Population-based studies of complex traits are known to be sensitive to undetected structuring. When genealogical data are not available, genomic-based corrections represent the only viable alternative. By simulation, we estimated to what extent structuring may inflate measures of phenotype–genotype association. We expected that when Gioi and Cardile are treated as a single population, the differences between them, albeit limited, could lead to a poorer performance of genomic- versus genealogy-based corrections. To the contrary, the results show that the effects of the levels of structuring observed in Gioi and Cardile are unlikely to affect these measures to any substantial degree. Once inter-individual relatedness within each population is correctly handled, the effects of subtle differentiation between populations seem limited and indeed not large enough to significantly bias results of association studies.

In short, this study shows that populations may be structured even in geographically close localities whose inhabitants shared ancestors in the recent past. Furthermore, a limited number of neutral genetic markers (eg, 239 in our study) is sufficient to detect these low levels of structuring, and the results of genetic analyses reproduce faithfully the structuring inferred from detailed analyses of population genealogies.
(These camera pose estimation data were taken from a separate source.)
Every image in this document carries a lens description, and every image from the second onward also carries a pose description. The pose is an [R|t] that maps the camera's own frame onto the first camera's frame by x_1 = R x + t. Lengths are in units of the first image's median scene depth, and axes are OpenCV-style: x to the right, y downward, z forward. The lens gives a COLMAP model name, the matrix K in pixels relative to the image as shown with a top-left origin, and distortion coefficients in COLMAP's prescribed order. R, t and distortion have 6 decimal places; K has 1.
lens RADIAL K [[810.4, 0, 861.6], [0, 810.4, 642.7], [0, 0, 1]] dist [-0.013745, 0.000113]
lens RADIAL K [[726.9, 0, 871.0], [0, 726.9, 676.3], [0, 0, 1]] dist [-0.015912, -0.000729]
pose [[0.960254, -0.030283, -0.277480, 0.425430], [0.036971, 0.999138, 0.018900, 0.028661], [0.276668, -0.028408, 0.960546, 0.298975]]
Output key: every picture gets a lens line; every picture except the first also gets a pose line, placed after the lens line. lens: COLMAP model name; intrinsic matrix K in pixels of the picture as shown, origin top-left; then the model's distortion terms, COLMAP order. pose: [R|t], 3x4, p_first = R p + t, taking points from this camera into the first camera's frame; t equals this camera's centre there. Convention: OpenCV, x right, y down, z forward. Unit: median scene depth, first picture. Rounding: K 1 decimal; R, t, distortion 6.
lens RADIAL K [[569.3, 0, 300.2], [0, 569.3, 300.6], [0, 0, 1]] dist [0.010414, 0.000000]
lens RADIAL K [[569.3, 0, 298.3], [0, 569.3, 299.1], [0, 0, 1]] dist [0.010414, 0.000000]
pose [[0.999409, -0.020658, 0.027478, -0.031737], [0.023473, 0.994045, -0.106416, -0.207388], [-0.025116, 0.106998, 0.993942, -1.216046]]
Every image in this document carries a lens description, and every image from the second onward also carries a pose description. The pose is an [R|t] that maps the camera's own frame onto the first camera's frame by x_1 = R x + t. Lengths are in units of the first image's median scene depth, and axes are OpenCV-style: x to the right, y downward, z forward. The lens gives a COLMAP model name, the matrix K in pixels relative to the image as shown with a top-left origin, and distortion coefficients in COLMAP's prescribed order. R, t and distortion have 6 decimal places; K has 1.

Therefore, when the complete genealogy of a study population cannot be reconstructed, which is more often the rule than the exception: (a) typing a few hundred polymorphisms allows one to recognize the effects of kinship and (b) the effects of kinship can be incorporated into models that predict possible biases in association studies. A still open question, which we plan to address soon, is the minimum number of polymorphisms necessary to recognize the population structure at this level of differentiation.